RECORDED INFORMATION:
══════

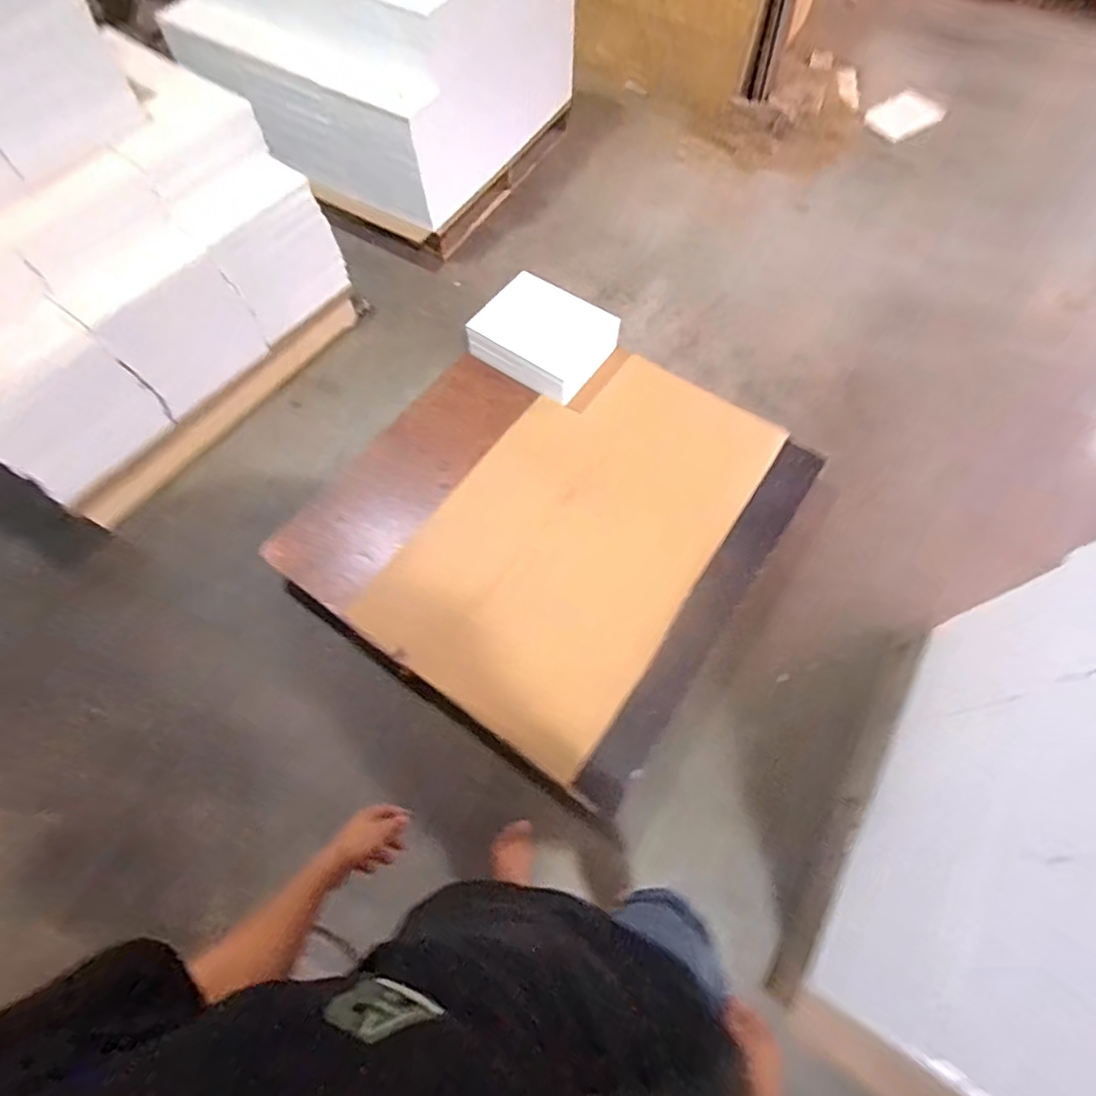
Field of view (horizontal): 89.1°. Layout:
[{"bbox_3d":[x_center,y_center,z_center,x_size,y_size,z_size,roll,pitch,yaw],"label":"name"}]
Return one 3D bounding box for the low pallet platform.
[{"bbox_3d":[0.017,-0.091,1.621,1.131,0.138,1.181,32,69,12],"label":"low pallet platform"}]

══════

Starting at the line that contains "Return one 3D", print every line through the end of the listing, word for word. Leave out all the rest.

RESPONSE FOR THIS EXERCISE:
Return one 3D bounding box for the low pallet platform.
[{"bbox_3d":[0.017,-0.091,1.621,1.131,0.138,1.181,32,69,12],"label":"low pallet platform"}]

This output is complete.